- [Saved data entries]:
......
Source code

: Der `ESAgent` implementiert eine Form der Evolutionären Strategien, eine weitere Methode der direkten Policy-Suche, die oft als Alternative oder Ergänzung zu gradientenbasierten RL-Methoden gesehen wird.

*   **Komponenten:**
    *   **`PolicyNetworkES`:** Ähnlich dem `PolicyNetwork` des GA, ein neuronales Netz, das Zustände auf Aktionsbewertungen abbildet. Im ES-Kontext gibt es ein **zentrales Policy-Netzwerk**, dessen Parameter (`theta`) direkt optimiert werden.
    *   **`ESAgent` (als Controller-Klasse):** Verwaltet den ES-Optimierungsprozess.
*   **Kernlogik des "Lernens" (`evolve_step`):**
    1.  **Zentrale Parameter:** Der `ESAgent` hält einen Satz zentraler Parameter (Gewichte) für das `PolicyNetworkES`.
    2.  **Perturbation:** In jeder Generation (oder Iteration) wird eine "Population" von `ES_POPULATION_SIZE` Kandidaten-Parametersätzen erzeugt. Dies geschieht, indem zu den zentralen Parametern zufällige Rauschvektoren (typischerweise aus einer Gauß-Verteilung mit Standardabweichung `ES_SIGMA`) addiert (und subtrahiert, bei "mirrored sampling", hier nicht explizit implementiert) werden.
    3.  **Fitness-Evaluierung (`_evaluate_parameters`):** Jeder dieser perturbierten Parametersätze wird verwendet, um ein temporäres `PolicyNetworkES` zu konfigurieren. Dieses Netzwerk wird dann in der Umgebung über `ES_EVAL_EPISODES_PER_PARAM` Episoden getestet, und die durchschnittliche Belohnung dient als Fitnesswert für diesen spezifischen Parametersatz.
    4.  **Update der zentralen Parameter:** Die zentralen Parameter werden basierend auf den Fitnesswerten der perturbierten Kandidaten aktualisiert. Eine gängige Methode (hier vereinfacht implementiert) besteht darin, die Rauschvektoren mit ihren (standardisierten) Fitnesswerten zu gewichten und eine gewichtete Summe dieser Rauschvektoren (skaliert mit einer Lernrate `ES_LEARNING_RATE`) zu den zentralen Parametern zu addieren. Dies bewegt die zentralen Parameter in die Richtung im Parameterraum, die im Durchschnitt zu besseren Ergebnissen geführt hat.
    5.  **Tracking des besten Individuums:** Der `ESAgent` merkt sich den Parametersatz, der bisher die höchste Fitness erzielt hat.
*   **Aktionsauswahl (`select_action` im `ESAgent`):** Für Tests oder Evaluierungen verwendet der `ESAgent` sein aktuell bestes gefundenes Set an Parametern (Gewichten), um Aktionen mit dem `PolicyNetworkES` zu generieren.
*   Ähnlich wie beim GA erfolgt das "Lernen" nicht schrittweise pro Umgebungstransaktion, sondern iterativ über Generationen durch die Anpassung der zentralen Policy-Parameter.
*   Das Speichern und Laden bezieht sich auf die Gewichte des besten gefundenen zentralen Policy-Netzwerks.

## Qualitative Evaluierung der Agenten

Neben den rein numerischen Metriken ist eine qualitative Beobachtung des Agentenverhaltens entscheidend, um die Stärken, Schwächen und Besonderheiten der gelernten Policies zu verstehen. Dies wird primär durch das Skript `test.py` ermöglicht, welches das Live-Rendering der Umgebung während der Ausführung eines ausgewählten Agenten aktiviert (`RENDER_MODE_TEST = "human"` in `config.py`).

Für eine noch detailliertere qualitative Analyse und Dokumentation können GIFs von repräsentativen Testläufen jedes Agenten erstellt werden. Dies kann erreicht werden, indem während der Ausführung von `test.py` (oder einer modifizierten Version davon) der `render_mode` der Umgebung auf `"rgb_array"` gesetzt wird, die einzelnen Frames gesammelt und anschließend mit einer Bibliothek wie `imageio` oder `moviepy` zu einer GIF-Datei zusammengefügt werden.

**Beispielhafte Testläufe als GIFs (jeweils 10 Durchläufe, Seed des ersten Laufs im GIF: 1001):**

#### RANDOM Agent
......
Please retype every line of the records above, keeping each character, symbol and line break unchanged.

Source code

: Der `ESAgent` implementiert eine Form der Evolutionären Strategien, eine weitere Methode der direkten Policy-Suche, die oft als Alternative oder Ergänzung zu gradientenbasierten RL-Methoden gesehen wird.

*   **Komponenten:**
    *   **`PolicyNetworkES`:** Ähnlich dem `PolicyNetwork` des GA, ein neuronales Netz, das Zustände auf Aktionsbewertungen abbildet. Im ES-Kontext gibt es ein **zentrales Policy-Netzwerk**, dessen Parameter (`theta`) direkt optimiert werden.
    *   **`ESAgent` (als Controller-Klasse):** Verwaltet den ES-Optimierungsprozess.
*   **Kernlogik des "Lernens" (`evolve_step`):**
    1.  **Zentrale Parameter:** Der `ESAgent` hält einen Satz zentraler Parameter (Gewichte) für das `PolicyNetworkES`.
    2.  **Perturbation:** In jeder Generation (oder Iteration) wird eine "Population" von `ES_POPULATION_SIZE` Kandidaten-Parametersätzen erzeugt. Dies geschieht, indem zu den zentralen Parametern zufällige Rauschvektoren (typischerweise aus einer Gauß-Verteilung mit Standardabweichung `ES_SIGMA`) addiert (und subtrahiert, bei "mirrored sampling", hier nicht explizit implementiert) werden.
    3.  **Fitness-Evaluierung (`_evaluate_parameters`):** Jeder dieser perturbierten Parametersätze wird verwendet, um ein temporäres `PolicyNetworkES` zu konfigurieren. Dieses Netzwerk wird dann in der Umgebung über `ES_EVAL_EPISODES_PER_PARAM` Episoden getestet, und die durchschnittliche Belohnung dient als Fitnesswert für diesen spezifischen Parametersatz.
    4.  **Update der zentralen Parameter:** Die zentralen Parameter werden basierend auf den Fitnesswerten der perturbierten Kandidaten aktualisiert. Eine gängige Methode (hier vereinfacht implementiert) besteht darin, die Rauschvektoren mit ihren (standardisierten) Fitnesswerten zu gewichten und eine gewichtete Summe dieser Rauschvektoren (skaliert mit einer Lernrate `ES_LEARNING_RATE`) zu den zentralen Parametern zu addieren. Dies bewegt die zentralen Parameter in die Richtung im Parameterraum, die im Durchschnitt zu besseren Ergebnissen geführt hat.
    5.  **Tracking des besten Individuums:** Der `ESAgent` merkt sich den Parametersatz, der bisher die höchste Fitness erzielt hat.
*   **Aktionsauswahl (`select_action` im `ESAgent`):** Für Tests oder Evaluierungen verwendet der `ESAgent` sein aktuell bestes gefundenes Set an Parametern (Gewichten), um Aktionen mit dem `PolicyNetworkES` zu generieren.
*   Ähnlich wie beim GA erfolgt das "Lernen" nicht schrittweise pro Umgebungstransaktion, sondern iterativ über Generationen durch die Anpassung der zentralen Policy-Parameter.
*   Das Speichern und Laden bezieht sich auf die Gewichte des besten gefundenen zentralen Policy-Netzwerks.

## Qualitative Evaluierung der Agenten

Neben den rein numerischen Metriken ist eine qualitative Beobachtung des Agentenverhaltens entscheidend, um die Stärken, Schwächen und Besonderheiten der gelernten Policies zu verstehen. Dies wird primär durch das Skript `test.py` ermöglicht, welches das Live-Rendering der Umgebung während der Ausführung eines ausgewählten Agenten aktiviert (`RENDER_MODE_TEST = "human"` in `config.py`).

Für eine noch detailliertere qualitative Analyse und Dokumentation können GIFs von repräsentativen Testläufen jedes Agenten erstellt werden. Dies kann erreicht werden, indem während der Ausführung von `test.py` (oder einer modifizierten Version davon) der `render_mode` der Umgebung auf `"rgb_array"` gesetzt wird, die einzelnen Frames gesammelt und anschließend mit einer Bibliothek wie `imageio` oder `moviepy` zu einer GIF-Datei zusammengefügt werden.

**Beispielhafte Testläufe als GIFs (jeweils 10 Durchläufe, Seed des ersten Laufs im GIF: 1001):**

#### RANDOM Agent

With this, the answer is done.